Examining the Linkages Between School Drop Out and Pregnancy in West Nile, Uganda
29 July 2014
Anne McPhersonVice President, Global Communications [email protected]
Efforts to improve girls’ access to education around the world have resulted in significant gains for the world’s girls. In Uganda, the gender gap in primary school enrollment between girls and boys has completely closed.
Yet for every 10 boys enrolled in secondary school in Uganda, only eight girls are enrolled, signaling to researchers that there are still barriers that are preventing girls from continuing their education.
In the West Nile sub-region, where decades of conflict and displacement have stunted economic growth and infrastructural development, the situation is even more dire, showing that for every 10 boys enrolled in secondary school, only five girls are enrolled. And while nearly 40 percent of boys in the sub-region complete secondary education or higher, fewer than 11 percent of girls can claim the same.
Secondary school typically begins at the same time as the onset of adolescence, a time when girls become more vulnerable to sexual coercion, violence, pregnancy and forced marriage. To better understand the correlation between drop out and pregnancy and to determine if the same inequitable gender attitudes lead girls to get pregnant and drop out of school early, ICRW teamed up with the Forum for African Women Educationalists Uganda (FAWEU) to collect data in two regions of Uganda: Arua and Adjumani.

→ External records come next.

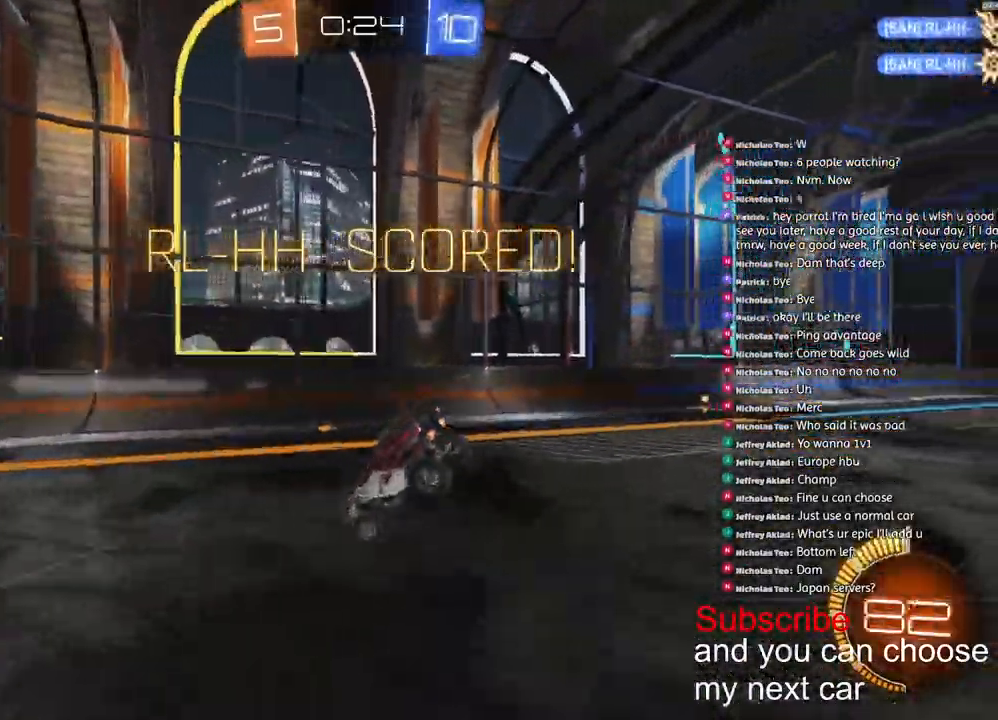
Gameplay with a controller (PlayStation layout); each line is a JSON object with the inputs held at the frame after it (dt_ms = milliseconds from this image to that frame). "events" lists button and stick changes between this image and that frame as [ms after this image, input, new state], when the widget could be followed in between.
{"dt_ms": 500, "buttons": ["L1", "R1", "R2"], "left_stick": "left", "right_stick": "center", "events": [[133, "L1", "down"], [167, "R2", "down"], [300, "R1", "down"]]}
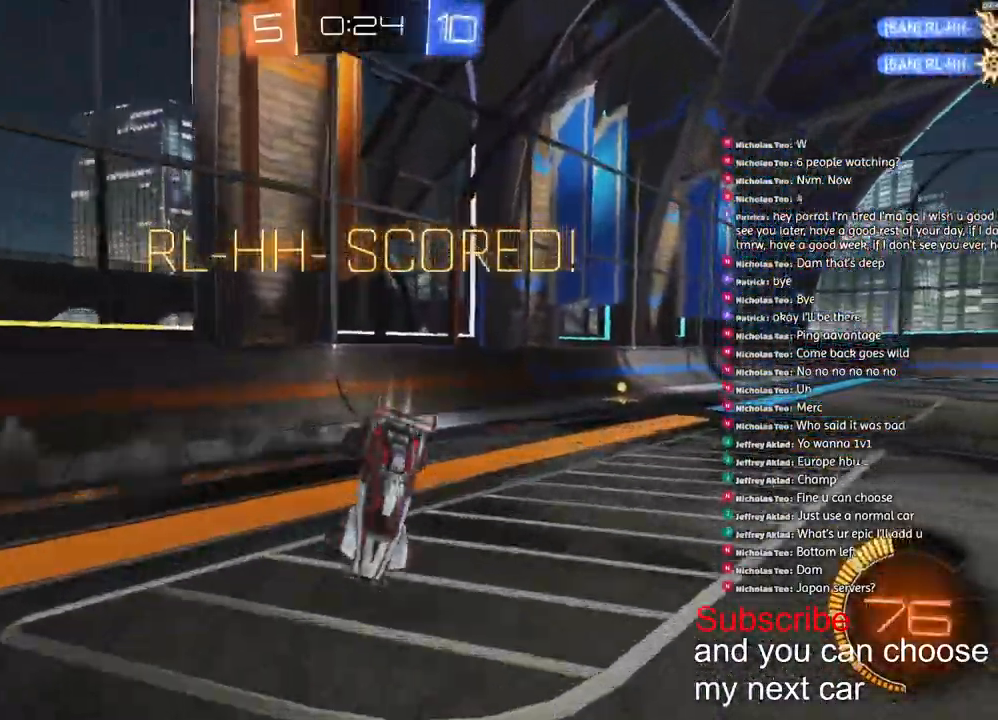
{"dt_ms": 500, "buttons": ["CROSS", "L1", "R1", "R2"], "left_stick": "down-right", "right_stick": "center"}
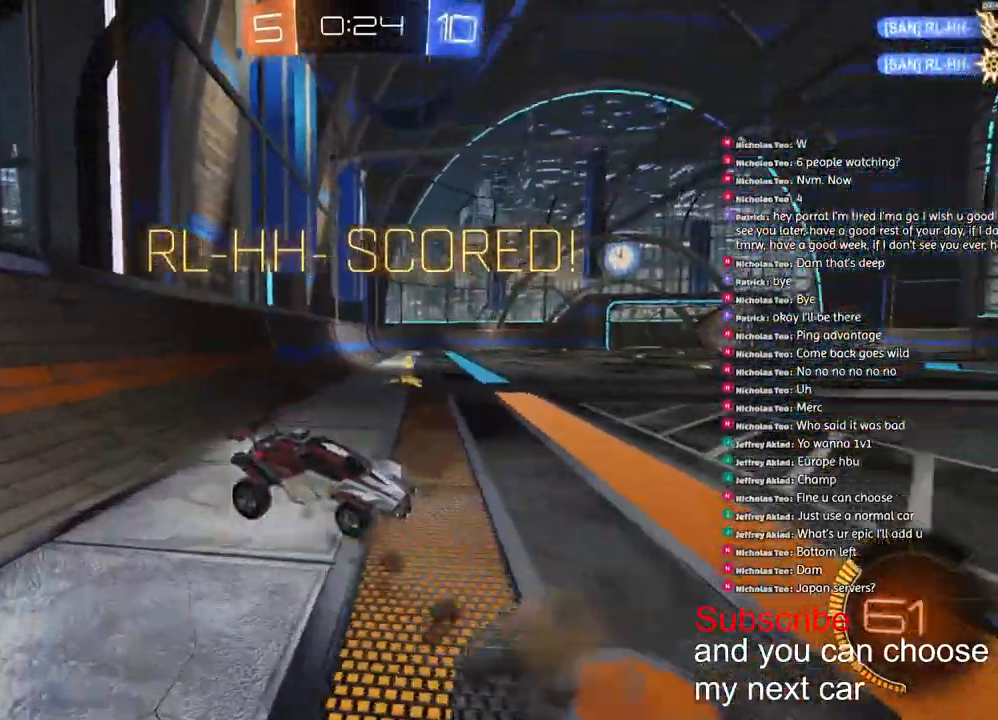
{"dt_ms": 500, "buttons": ["L1", "R1", "R2"], "left_stick": "down", "right_stick": "center", "events": [[167, "CROSS", "up"], [167, "left_stick", "right"], [300, "left_stick", "up-right"], [317, "CROSS", "down"], [433, "CROSS", "up"], [500, "left_stick", "down"]]}
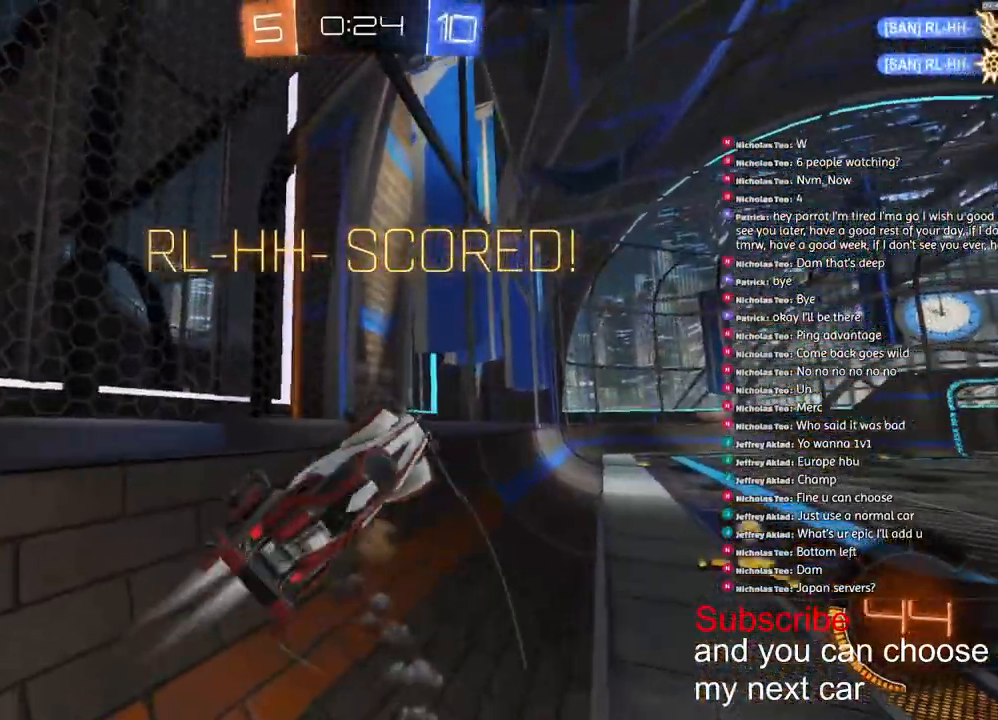
{"dt_ms": 500, "buttons": ["L1", "R1", "R2"], "left_stick": "down", "right_stick": "center", "events": [[233, "TRIANGLE", "down"], [383, "TRIANGLE", "up"]]}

ICRW and FAWEU found that a large proportion of adolescent girls have dropped out of school prematurely in two West Nile districts. The overwhelming majority of girls surveyed in Arua and Adjumani lived in poverty and only 22 percent reported that their mother had gone on to secondary school. One in four girls were orphans, having lost at least one parent.
Overall, ICRW and FAWEU found that nearly one in every three girls surveyed had dropped out of school, with the main reason girls giving for dropping out being financial, and the second most common reason being pregnancy. Inequitable gender beliefs, including beliefs that women and girls sometimes deserve to experience gender-based violence or that boys deserve more education than girls, led to a higher rate of girls dropping out and becoming pregnant.While it’s clear that pregnancy and poverty are leading causes of dropout for girls in these two districts, the vast majority of girls who had dropped out early stated that they would like to return to school, if given the opportunity.
To help girls stay in – or return to – school, and to ensure they have the opportunity to thrive, we know we must engage them in their schools, homes and communities.
ICRW and FAWEU’s recommendations for empowering girls include the following:
- Ensure girls are starting school at the appropriate age and maintaining grade-for-age progression;
- Provide girls and boys with comprehensive knowledge on sexuality and sexual health;
- Ensure school environment is safe and free from fear of violence;
- Remove the burden of household chores on girls;
- Provide livelihood and incentive opportunity to help offset financial burden of school;
- Engage opinion and cultural leaders in the community to help raise awareness about the importance of gender-equitable beliefs;
- Ensure secondary education is free and that any fees are subsidized;
- Provide guidelines and trainings to support “girl-friendly” school environments, which may include menstrual hygiene management and gender-equitable treatment; and
- Support adolescent girls who are returning to school after dropping out as a result of pregnancy.